Given the access to government resources, the SBA loan’s interest rate is among the lowest in the spectrum of loans. “Let’s say a customer wants to buy a commercial building for $10 million dollars,” says Li. “A conventional loaner would normally ask for a 40 percent guaranteed down payment. The SBA loan only requires 10 percent.” Li stresses that with the extra cash flow, businesses can make better use of their money to pursue other things, such as improving inventory to push sales, or adding more value to marketing efforts.

“Another feature is when a customer asks for working capital,” says Li. “A conventional bank would usually require $500,000 in cash flow for a $1 million loan. The officer would then typically provide a three-year term with a monthly payment of $33,000 to pay off the loan.” An SBA loan, however, would ensure that for the same amount, the loan officer could provide a 10-year term that would reduce the monthly payment from $33,000 to $10,000. “And look,” says Li. “If a customer could afford to pay more than $30,000 annually using a conventional loan, that means that they could get $3 million through an SBA loan.”

Real estate lending is also more lenient through SBA loans, as “conventional loans can only give five-to-seven-year loan terms that would require refinancing after each of those terms end,” says Li. Lenders are required to reexamine the customer’s credit and analyze the existing values to assess the customer’s ability to repay the loan. “They would then charge a lot of fees,” he says. “New loan fees, appraisal fees, environmental reports, etc. I mean, who would want to deal with this every five to seven years?” With an SBA loan, the deal lasts for 25 years without any mandatory need for customers to refinance. “There’s less hassle, less paperwork and less financial stress on the business with an SBA loan,” says Li. “Even if the customer faces financial adversity over the course of 25 years, as long as they can make their monthly payments, we wouldn’t call the loan or cancel on our customers.”
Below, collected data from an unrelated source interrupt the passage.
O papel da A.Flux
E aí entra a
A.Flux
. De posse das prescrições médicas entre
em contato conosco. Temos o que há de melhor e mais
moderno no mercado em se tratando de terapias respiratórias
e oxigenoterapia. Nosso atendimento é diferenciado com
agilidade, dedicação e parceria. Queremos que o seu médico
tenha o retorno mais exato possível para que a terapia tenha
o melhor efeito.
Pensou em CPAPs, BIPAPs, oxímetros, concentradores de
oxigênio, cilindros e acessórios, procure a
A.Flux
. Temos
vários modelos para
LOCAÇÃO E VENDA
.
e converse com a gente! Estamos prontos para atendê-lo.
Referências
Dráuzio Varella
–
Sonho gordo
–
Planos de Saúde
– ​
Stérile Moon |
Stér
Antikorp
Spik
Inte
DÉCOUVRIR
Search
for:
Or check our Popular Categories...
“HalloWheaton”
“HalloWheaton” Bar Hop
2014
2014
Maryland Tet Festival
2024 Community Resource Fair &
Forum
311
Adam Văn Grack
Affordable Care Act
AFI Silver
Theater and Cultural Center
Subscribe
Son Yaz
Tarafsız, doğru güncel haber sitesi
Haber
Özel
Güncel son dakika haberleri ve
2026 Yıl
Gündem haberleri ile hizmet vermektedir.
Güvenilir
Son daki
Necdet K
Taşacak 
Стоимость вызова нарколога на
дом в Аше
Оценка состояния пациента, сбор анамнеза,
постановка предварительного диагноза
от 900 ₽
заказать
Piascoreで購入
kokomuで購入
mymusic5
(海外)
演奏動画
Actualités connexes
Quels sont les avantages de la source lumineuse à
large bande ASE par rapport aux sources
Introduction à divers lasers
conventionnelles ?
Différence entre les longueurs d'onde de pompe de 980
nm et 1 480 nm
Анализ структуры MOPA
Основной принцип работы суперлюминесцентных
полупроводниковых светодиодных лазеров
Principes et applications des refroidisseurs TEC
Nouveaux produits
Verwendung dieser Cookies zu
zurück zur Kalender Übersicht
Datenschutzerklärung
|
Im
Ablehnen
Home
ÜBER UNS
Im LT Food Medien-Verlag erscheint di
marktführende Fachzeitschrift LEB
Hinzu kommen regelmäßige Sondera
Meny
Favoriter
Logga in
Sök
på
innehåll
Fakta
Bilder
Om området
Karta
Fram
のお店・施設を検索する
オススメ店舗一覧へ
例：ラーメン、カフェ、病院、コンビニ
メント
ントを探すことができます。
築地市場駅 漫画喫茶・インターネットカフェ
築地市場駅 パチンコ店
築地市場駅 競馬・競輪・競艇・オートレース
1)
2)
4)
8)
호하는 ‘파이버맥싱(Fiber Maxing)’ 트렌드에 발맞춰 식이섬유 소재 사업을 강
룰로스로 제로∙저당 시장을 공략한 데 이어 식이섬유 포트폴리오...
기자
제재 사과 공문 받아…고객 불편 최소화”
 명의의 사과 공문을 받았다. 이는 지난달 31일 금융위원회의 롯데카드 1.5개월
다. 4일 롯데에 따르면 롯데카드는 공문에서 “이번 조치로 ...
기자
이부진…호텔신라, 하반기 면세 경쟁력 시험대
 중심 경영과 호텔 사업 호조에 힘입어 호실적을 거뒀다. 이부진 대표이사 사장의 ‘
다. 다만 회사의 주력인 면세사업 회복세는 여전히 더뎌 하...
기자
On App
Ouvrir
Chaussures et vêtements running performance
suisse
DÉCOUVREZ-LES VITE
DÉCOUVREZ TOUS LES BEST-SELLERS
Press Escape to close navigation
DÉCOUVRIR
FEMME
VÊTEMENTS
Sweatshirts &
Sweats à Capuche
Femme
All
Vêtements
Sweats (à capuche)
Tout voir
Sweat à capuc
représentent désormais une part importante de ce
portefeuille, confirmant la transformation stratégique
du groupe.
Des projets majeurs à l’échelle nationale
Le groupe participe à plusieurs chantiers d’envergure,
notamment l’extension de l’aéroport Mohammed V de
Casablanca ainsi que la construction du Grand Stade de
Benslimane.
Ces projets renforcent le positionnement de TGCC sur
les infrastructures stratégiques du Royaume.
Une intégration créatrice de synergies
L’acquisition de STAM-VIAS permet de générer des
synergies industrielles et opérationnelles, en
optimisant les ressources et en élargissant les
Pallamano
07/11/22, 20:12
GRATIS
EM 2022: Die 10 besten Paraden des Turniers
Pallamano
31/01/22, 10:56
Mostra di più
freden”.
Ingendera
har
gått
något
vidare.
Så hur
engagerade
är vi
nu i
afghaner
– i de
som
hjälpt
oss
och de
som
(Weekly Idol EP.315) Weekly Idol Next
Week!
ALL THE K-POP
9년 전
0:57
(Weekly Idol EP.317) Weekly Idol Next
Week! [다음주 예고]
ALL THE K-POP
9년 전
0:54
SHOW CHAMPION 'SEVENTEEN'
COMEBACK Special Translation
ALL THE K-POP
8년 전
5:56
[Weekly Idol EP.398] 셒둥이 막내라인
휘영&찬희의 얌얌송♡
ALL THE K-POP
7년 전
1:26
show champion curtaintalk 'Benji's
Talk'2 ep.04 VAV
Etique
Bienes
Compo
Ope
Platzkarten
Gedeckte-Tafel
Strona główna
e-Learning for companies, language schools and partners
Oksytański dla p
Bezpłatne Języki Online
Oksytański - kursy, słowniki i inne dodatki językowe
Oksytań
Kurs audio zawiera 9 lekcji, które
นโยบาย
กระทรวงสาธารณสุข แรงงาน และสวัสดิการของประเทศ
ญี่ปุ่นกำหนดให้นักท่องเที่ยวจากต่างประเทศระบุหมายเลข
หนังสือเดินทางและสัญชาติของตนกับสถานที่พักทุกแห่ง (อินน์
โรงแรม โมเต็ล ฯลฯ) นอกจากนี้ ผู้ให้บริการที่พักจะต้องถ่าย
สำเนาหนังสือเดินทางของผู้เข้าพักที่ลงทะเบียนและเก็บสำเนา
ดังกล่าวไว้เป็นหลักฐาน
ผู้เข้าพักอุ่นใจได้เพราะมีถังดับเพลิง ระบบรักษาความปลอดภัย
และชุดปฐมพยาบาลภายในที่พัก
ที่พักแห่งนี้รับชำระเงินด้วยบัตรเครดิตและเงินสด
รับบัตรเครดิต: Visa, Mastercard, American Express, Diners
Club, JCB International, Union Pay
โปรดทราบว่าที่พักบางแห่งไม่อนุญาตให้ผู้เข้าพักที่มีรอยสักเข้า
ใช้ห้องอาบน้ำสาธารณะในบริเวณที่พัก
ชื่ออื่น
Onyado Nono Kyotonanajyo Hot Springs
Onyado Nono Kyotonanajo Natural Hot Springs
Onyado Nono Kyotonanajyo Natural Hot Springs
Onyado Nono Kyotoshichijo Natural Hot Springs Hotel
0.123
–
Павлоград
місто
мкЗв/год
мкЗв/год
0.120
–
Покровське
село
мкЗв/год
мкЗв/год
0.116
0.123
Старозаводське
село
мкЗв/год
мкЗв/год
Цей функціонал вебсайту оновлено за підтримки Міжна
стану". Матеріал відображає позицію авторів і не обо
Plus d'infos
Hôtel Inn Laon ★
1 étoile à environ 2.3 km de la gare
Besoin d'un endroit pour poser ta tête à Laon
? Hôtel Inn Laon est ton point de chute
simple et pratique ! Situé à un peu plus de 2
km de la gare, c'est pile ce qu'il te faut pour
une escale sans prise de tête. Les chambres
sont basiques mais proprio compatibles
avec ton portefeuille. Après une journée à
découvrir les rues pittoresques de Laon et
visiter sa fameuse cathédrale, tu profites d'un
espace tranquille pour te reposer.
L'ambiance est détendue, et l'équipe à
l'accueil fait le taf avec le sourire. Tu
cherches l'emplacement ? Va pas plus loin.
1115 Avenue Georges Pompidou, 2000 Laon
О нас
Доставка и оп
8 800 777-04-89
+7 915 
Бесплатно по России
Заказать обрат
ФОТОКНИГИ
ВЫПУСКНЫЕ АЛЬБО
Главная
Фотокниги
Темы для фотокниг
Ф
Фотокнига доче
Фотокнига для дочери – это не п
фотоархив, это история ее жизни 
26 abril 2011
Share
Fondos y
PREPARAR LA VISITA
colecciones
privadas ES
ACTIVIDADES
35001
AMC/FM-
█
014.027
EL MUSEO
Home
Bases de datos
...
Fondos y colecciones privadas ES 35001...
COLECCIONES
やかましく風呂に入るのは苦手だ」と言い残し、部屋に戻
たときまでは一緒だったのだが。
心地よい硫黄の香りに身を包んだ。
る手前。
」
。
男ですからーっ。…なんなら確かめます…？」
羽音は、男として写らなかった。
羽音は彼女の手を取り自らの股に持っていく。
Single-purpose properties such as gas stations, car washes, auto shops, healthcare facilities, etc., that are identified as high-risk properties for commercial lenders benefit tremendously from the real estate lending practices of an SBA loan.

How to qualify for an SBA loan

“There are five Cs when we look into SBA loan applications,” says Li. “Those five are: cash flows, credit ratings, capacity, capital, and collateral.” A comprehensive analysis of the five Cs allows loan officers to determine whether or not their customer would receive the best value from an SBA loan.

Here’s what’s important and reassuring to know: “If you don’t think you’re going to perform very well with all of the five Cs, don’t worry,” says Li. “Credit scores, for example, are important to a certain extent, but it doesn’t dictate everything.”

What he means by this is that if a customer has a lower credit rating, the loan officer will press further to examine the level of delinquency that brought their score down. Red flags for loan officers typically include tax violations, lawsuits and bankruptcy cases, but benign cases such as missing a payment for 30 days are often looked upon with understanding.

Li understands this sentiment and is sympathetic. “As SBA loan officers, we’re here to help entrepreneurs and small businesses. We’re going to find ways to provide you with all the financial help you need, even if you aren’t confident about what you can get.”